The actor and gay rights campaigner claimed that an “extraordinarily unproductive militancy” now surrounds the LGBTQ+ charity.
As reported by The Times, Callow said that the organisation’s stance on self-identification for transgender people risks infringing women’s rights and “could put pressure on young gay people to transition”.
The Four Weddings and a Funeral star – who was involved in the anti-government protests that led to the 1989 foundation of Stonewall – said: “I shouldn’t have to fear in that way.
“This is just tyranny and that’s what we’ve fought against all our lives, people saying, ‘This cannot be discussed.’ Yes, it can be discussed. Everything can be discussed.”
The 72-year-old continued: “I’ve always been perfectly prepared to discuss homosexuality with anyone on reasonable terms. I can form a conclusion about a person’s attitudes but I don’t for one second think they shouldn’t have them.”
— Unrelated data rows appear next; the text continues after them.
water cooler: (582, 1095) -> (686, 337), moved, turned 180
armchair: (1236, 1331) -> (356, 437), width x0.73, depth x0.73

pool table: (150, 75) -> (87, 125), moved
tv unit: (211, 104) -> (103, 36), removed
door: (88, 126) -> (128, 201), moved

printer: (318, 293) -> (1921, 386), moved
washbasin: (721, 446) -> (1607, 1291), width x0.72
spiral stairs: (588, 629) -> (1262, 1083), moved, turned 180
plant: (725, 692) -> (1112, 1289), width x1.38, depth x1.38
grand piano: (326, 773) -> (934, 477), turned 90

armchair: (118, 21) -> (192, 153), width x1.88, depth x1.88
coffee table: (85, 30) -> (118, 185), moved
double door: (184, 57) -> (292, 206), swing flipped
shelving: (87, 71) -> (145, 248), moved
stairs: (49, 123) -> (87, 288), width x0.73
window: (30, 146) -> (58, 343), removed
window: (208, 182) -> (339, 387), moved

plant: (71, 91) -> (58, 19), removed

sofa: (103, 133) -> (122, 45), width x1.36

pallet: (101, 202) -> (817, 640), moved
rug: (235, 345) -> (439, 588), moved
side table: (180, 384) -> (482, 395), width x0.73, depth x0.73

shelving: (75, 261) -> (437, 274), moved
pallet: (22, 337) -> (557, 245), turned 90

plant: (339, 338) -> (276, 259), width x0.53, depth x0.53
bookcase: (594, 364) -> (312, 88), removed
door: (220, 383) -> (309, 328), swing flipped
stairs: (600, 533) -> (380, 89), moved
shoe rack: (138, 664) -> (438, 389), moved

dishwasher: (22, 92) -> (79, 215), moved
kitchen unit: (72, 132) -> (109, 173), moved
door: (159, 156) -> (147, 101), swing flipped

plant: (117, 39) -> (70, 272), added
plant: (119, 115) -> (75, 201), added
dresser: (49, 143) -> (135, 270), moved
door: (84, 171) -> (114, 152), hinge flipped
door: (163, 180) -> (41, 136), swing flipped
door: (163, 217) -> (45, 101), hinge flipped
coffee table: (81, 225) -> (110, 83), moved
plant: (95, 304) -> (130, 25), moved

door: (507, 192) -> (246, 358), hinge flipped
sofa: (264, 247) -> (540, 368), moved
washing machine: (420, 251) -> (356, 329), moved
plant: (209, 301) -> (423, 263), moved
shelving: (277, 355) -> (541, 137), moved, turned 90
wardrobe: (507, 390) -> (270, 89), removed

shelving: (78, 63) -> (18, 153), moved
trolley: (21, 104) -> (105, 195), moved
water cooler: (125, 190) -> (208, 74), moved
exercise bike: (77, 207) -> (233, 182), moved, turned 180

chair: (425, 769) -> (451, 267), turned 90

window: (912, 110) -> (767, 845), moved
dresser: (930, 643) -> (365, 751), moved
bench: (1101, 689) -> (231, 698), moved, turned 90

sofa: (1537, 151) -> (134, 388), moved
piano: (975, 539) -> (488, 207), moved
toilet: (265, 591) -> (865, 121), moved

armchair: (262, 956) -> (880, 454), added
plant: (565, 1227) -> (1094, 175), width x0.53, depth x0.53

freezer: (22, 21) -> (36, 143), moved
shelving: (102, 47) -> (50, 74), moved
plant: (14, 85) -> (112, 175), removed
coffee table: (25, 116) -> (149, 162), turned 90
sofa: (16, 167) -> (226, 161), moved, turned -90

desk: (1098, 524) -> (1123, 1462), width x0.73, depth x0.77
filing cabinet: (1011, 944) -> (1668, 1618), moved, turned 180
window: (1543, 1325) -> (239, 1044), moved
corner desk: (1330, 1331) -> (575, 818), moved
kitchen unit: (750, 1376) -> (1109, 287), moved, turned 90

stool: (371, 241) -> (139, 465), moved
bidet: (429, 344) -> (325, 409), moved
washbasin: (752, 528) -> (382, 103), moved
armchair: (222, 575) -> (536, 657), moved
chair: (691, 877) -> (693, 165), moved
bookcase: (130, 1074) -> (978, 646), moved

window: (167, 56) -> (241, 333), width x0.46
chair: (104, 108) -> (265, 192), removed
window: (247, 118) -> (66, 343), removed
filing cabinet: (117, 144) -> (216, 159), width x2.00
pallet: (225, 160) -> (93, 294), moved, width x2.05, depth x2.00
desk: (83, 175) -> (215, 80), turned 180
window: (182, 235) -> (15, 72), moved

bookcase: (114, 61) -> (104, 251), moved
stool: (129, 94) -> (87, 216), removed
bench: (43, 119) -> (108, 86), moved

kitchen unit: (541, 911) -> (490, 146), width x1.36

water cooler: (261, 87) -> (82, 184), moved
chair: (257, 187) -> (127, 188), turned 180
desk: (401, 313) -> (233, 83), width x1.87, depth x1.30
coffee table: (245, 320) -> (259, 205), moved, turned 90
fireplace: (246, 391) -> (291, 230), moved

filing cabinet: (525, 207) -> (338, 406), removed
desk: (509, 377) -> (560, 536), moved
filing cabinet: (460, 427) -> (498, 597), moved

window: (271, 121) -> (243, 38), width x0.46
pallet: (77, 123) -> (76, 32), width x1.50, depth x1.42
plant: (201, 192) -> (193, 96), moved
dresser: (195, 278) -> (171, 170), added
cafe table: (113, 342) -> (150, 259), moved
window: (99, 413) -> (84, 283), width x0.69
As noted by The Times, Callow had been a vocal critic of Section 28 of Margaret Thatcher’s Local Government Act in 1988.
Section 28 was brought in to “prohibit the promotion of homosexuality by local authorities”.
A founding member of Stonewall, broadcaster Simon Fanshawe, was one of 22 people to sign a letter to The Sunday Times in 2019, expressing concern that the group’s transgender policy “undermined women’s sex based rights and protections”.
The signatories noted that they are most concerned about primary school children being too quickly challenged to review their gender identity.
Callow has agreed with Fanshawe, accusing the charity of having “taken a very strange turn toward the tyrannical, a dangerously prescriptive position on a complex issue”.
“When it impinges on women’s rights, hard-won women’s rights, the right to exclusive spaces for women, away from any threat at all – I think that’s a very serious issue,” he said.
The actor also spoke about the question of determining when children can be deemed to decide their gender identity, calling it “complex”.
“The most dangerous thing is that it may well be that they are just gay and they’re being somehow lured into thinking that they are obviously in the wrong gender, which is not the case,” said Callow.
In response to the actor’s comments, Stonewall issued a statement to The Times, reading: “We are working towards a world in which all lesbian, gay, bi, trans and queer people are able to thrive as themselves.
“We’re very proud of our work towards trans equality, as well as our work for all lesbian, gay, bi and queer people. From LGBTQ+ inclusive education to equity in healthcare, our work helps all LGBTQ+ people.”